So I have been feeling the urge to write more lately. Sometimes I realize that I just have a very different perspective from those around me and I just want to share some of those thoughts and experiences that changed me.
Some thoughts are spiritual, I live around a LOT of mormons, and I often feel like the odd one out as I tend to be a more liberal minded feminist (by the standards here, practically everywhere else I would still be considered fairly conservative, though definitely a feminist). and some are just about life (babies, mothering, working, etc.) I don't really anticipate many people reading what I write. But if something resonates with others I am definitely fine with it being shared.
My other blog clevercouture.com will continue to be there for all my sewing and refashioning projects which I will hopefully be better about sharing again once I am past this first trimester, but this one is my personal blog so that I can look back on things. Kind of a slightly less personal journal.
Today I have been thinking a lot about service. I have always felt this huge drive to serve others. I think most people get that feeling. As soon as your basic needs are met, you hope to be able to help others meet theirs too. One of the big reasons (there were many) I wanted to return to work was to develop my skills in a new way so that I could more effectively serve others both physically and monetarily. My husband and I don't need a lot to be happy, and both want to give back where we can. I have always felt that if I was trying to serve and do the right thing then God would help me achieve it. I've had some really great opportunities for service. My church really pushes service and the entire ministry is done through service. Only those who are in the highest presidencies who can no longer hold jobs are paid. I have always said yes to callings and some of them turned out better than others. Being too sick and pregnant to go to girls camp while being a camp director made me not so very helpful but the girls had lots of fun and told me all about it after! But being a Sunday school teacher was fun! I am much more comfortable being with the teenagers, I screwed up enough as a teen to relate, but not so much that I screwed up later life. Also while I was writing this one of the guys in the bishopric called for a meeting.... soooo basically I may have a new calling.

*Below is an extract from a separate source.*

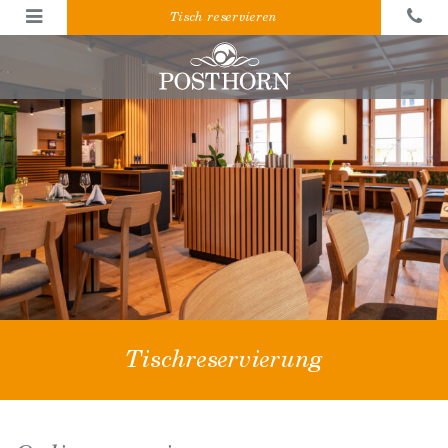
Tisch reservieren
Tischreservierung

However I don't just jump into saying yes. Honestly I turned down the last offer as I knew we would likely be moving in the next few months (it was in our last ward) and the class had already had two teacher changes. I told them the situation and asked them if they really wanted us. They gave the calling to a really sweet couple who put their all into it and loved those kids.... and who had bought their house so definitely weren't moving soon. Plus my last calling hadn't gone so hot so I really did enjoy having a break for awhile. I am not going to go into details, but sometimes the "easy callings" are the hardest. Fingers crossed it's a calling I can handle. I haven't made it through all 3 hours of church (really can they pleaseeee make it two?) since my morning sickness started up, since I am basically a sick log all morning even with medicine, so I am a tad nervous about being able to fulfill it. But I will pray about it and if I feel called to do it then I will do it.